GASPS
SOMEONE NEEDS ME! I FEEL WANTED AGAIN!
Ahem.
Japanese katanas have to be forged special because Japan is an island. Despite all of their mountainous terrain, the iron there sucks. It's all full of impurities and whatnot and if you tried to make a blade out of it, if it even remained a whole piece when you were done, it wouldn't even be good enough to pick your teeth with it.
However, Japanese bladesmiths figured out some pretty ingenious ways to make it work for them. Taking their iron, they would first build a temporary furnace called a Tatara, a clay pipe big enough to fit any iron chunks and iron sand they had along with a lot of charcoal. They would smelt the iron into one big chunk of sparkly jewel steel called tamahagane, and that would be what they used to create a katana. However, jewel steel is still impure, so they would heat it, hammer it into a bar, and fold it over, bringing it back to the forge to do it again.
Folding the steel makes pattern-welded steel, named for the squiggly pattern you'd get from folding it over so many times. Doing this would consolidate the steel, making it denser and easier to mess with. There are two kinds of steels, low-carbon, and high-carbon. Carbon is what turns iron into steel, and the more iron there is, the harder the steel is. This means that bladesmiths would take the low-carbon steel, forge it into a V-shape, place the high-carbon steel inside like a hotdog, and forge-weld the whole thing together. Once they turned that into the blade, the hard steel would become the edge and the soft steel would become the spine, making it bend easier so it wouldn't shatter.
Then again, most smiths only had the one steel they made to work with, so instead, they used differential tempering to solve their issues. Tempering is the process of slowly heating and cooling the sword so that the crystalline structure within the steel relaxes. If you don't temper after quenching the blade in water and try to use it, your blade will shatter like glass. Japanese smiths spread a slurry of clay across the back and spine of the blade to protect it in the quench following the tempering process. The spine won't cool down quickly, keeping it relatively soft, while the exposed edge becomes extremely hard and retains its edge for a very long time.
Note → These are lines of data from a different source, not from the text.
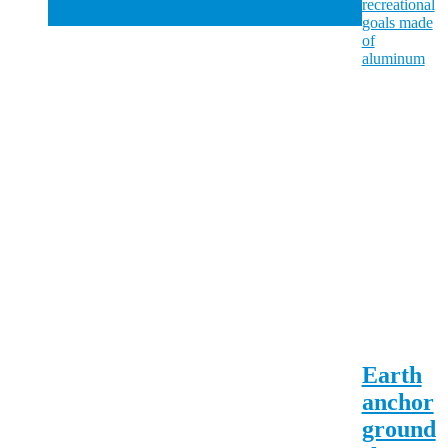
Earth
anchor
ground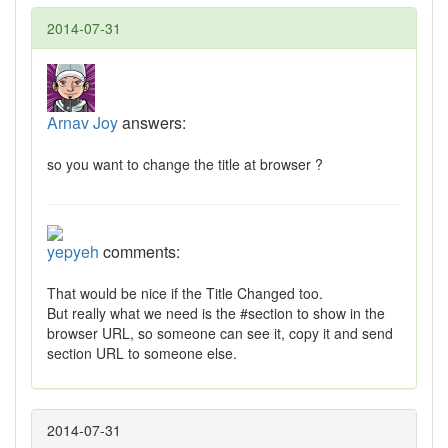
2014-07-31
Arnav Joy
answers:
so you want to change the title at browser ?
yepyeh
comments:
That would be nice if the Title Changed too.
But really what we need is the #section to show in the
browser URL, so someone can see it, copy it and send
section URL to someone else.
2014-07-31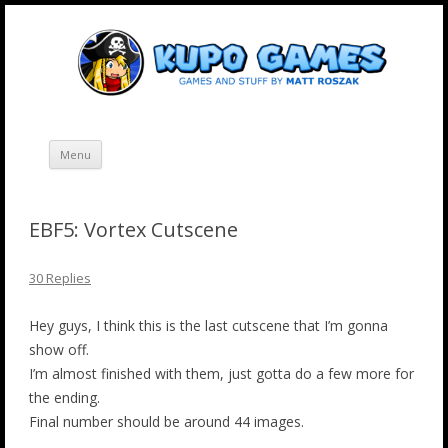
Skip
Kupo Games
Web and mobile games by Matt Roszak.
to
content
Menu
EBF5: Vortex Cutscene
30 Replies
Hey guys, I think this is the last cutscene that I’m gonna
show off.
I’m almost finished with them, just gotta do a few more for
the ending.
Final number should be around 44 images.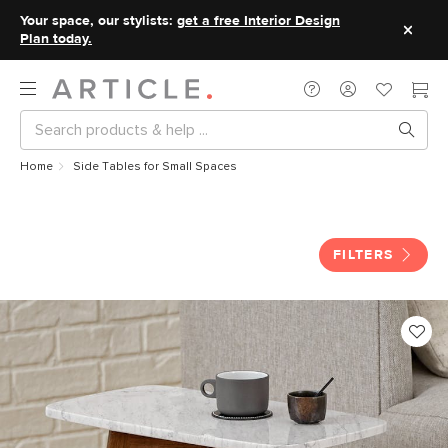
Your space, our stylists:
get a free Interior Design
Plan today.
Home
Side Tables for Small Spaces
Side Tables for Small Spaces
FILTERS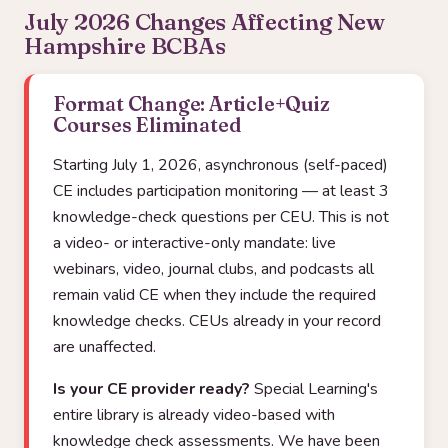
July 2026 Changes Affecting New
Hampshire BCBAs
Format Change: Article+Quiz
Courses Eliminated
Starting July 1, 2026, asynchronous (self-paced)
CE includes participation monitoring — at least 3
knowledge-check questions per CEU. This is not
a video- or interactive-only mandate: live
webinars, video, journal clubs, and podcasts all
remain valid CE when they include the required
knowledge checks. CEUs already in your record
are unaffected.
Is your CE provider ready?
Special Learning's
entire library is already video-based with
knowledge check assessments. We have been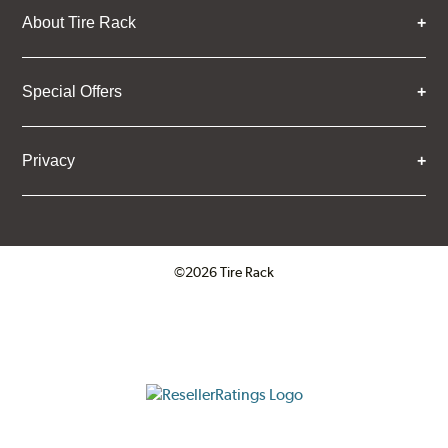
About Tire Rack
Special Offers
Privacy
©2026 Tire Rack
Click to open certificate verifica
ResellerRatings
Usually, the Japanese smith would hammer in the edge before quenching it, sharpening it, tempering it, and then giving the blade one last polish to make sure it's sharp. When hammering, they keep the blade flat on the anvil and strike at an angle, pushing the metal inwards rather than pulling it out. This hardens the blade slightly and makes it easier to put a sharp edge on when the profile of the blade has already been made. They would sharpen with polishing stones (whetstones) and it would take WEEKS. Then again, if the person polishing knew what they were doing, the blade would outlast them. Otherwise, a bad polish could ruin an otherwise perfect blade.
That's just the blade portion, we haven't even gotten to the handle, the guard (tsuba), and the fancy decorations! I'd recommend watching Man at Arms on YouTube and seeing their katana builds like the one they did for Kill Bill. They have visuals to explain what they're doing. Happy writing!